The notion that getting speedily off fossil fuels would spell economic armageddon serves a specific function: it pit workers against environmentalists, east against west, Indigenous peoples against everyone else. It has been been carefully cultivated to serve the interests of a single group: the corporate and political establishment. It is the politics of fear and division—which only hope and possibility can defeat.

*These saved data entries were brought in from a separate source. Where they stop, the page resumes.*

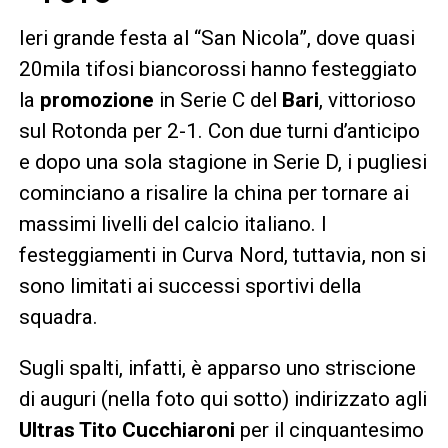
Ieri grande festa al “San Nicola”, dove quasi
20mila tifosi biancorossi hanno festeggiato
la
promozione
in Serie C del
Bari
, vittorioso
sul Rotonda per 2-1. Con due turni d’anticipo
e dopo una sola stagione in Serie D, i pugliesi
cominciano a risalire la china per tornare ai
massimi livelli del calcio italiano. I
festeggiamenti in Curva Nord, tuttavia, non si
sono limitati ai successi sportivi della
squadra.
Sugli spalti, infatti, è apparso uno striscione
di auguri (nella foto qui sotto) indirizzato agli
Ultras Tito Cucchiaroni
per il cinquantesimo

Those insistent that tar sands pipelines are part of our future have an argument not with the Leap. Their argument is with overwhelming majorities in Quebec and British Columbia and First Nations across whom a pipeline will never pass; with an oil glut that has made the export of tar sands increasingly uneconomical; with a renewable energy boom that is outpacing fossil fuel development across the world; and with the hard realities of atmospheric science. Accepting these realities are not just a matter of planetary survival—they can have electoral payoff.
Just look down south, where Bernie Sanders is running on a platform that calls not only for jobs and a challenge to inequality, but for a national ban on fracking and no new fossil fuel leases of any kind on federal lands—far more radical than anything in the Leap Manifesto.
And with that radical platform, Sanders won the Democratic primary in Alaska—an oil state—by a huge margin, against a rival without these demands in her platform. And last weekend, he won the caucus in Wyoming—a major coal exporter—by another large margin.
If Bernie can do this and win enormous political support, then the NDP should be able to have this discussion across Canada—including in Alberta.
Such a party would have new supporters flock to it, especially among the young. And a party willing to take bold stands and become more open may well find itself fuelled by the energy of social movements: Indigenous rights and Black Lives Matter, a $15 minimum wage, electoral reform and sustainable local food.
As the shine wears off the Liberal party—whose leaders are arming a misogynistic Saudi regime, shilling for tar sands pipelines, cozying up to a tax-dodging corporate class—this country will need a party who can distinguish itself with real vision. Don’t forget that the NDP has played that role before, being the political instrument that helped win social advances that Canadians now cherish: healthcare, pensions, unemployment insurance, our public broadcaster.
It can be that yet again. If the NDP uses the Leap to help renew the party, it could be the start of a far-reaching transformation: cracking open the political system and placing deep solutions to climate change and inequality on centre stage. None of this will be happen without movements outside parliament, many of them signatories to the Leap, continuing to build their own power and pressure.
The attacks from the political and media establishment are sure to be relentless. But their fear signals a change that a majority of Canadians will welcome: the opening of a horizon for bold new politics.